● About this task
Exclude all pictures, then copy each of the records exactly as written.

BEGIN Data shown

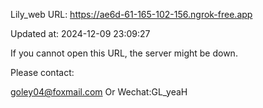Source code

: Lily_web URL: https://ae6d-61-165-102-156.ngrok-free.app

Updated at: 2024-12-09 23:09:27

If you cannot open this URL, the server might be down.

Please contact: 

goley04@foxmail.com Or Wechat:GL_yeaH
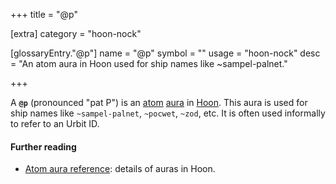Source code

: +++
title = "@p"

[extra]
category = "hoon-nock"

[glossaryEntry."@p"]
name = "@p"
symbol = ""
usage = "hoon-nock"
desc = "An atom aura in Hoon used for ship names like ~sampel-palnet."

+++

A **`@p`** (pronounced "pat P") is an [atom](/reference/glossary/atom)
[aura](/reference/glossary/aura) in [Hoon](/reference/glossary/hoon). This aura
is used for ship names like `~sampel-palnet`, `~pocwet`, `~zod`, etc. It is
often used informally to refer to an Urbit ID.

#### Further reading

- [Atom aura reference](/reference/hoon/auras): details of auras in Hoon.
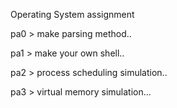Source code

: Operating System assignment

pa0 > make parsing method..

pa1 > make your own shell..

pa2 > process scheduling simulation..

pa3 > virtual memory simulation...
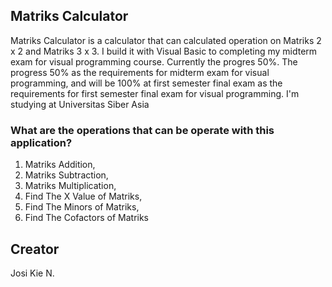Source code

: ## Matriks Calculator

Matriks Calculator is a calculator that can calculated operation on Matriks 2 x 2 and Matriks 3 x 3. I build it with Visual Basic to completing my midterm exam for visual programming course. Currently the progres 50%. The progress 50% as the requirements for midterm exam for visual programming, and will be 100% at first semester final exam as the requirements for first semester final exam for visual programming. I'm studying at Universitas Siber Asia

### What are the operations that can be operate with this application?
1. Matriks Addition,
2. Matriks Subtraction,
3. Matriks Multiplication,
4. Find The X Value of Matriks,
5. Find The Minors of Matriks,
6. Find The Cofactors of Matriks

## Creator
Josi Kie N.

END Data shown

● Your solution
Source code

: Lily_web URL: https://ae6d-61-165-102-156.ngrok-free.app

Updated at: 2024-12-09 23:09:27

If you cannot open this URL, the server might be down.

Please contact: 

goley04@foxmail.com Or Wechat:GL_yeaH
Source code

: +++
title = "@p"

[extra]
category = "hoon-nock"

[glossaryEntry."@p"]
name = "@p"
symbol = ""
usage = "hoon-nock"
desc = "An atom aura in Hoon used for ship names like ~sampel-palnet."

+++

A **`@p`** (pronounced "pat P") is an [atom](/reference/glossary/atom)
[aura](/reference/glossary/aura) in [Hoon](/reference/glossary/hoon). This aura
is used for ship names like `~sampel-palnet`, `~pocwet`, `~zod`, etc. It is
often used informally to refer to an Urbit ID.

#### Further reading

- [Atom aura reference](/reference/hoon/auras): details of auras in Hoon.
Source code

: Operating System assignment

pa0 > make parsing method..

pa1 > make your own shell..

pa2 > process scheduling simulation..

pa3 > virtual memory simulation...
Source code

: ## Matriks Calculator

Matriks Calculator is a calculator that can calculated operation on Matriks 2 x 2 and Matriks 3 x 3. I build it with Visual Basic to completing my midterm exam for visual programming course. Currently the progres 50%. The progress 50% as the requirements for midterm exam for visual programming, and will be 100% at first semester final exam as the requirements for first semester final exam for visual programming. I'm studying at Universitas Siber Asia

### What are the operations that can be operate with this application?
1. Matriks Addition,
2. Matriks Subtraction,
3. Matriks Multiplication,
4. Find The X Value of Matriks,
5. Find The Minors of Matriks,
6. Find The Cofactors of Matriks

## Creator
Josi Kie N.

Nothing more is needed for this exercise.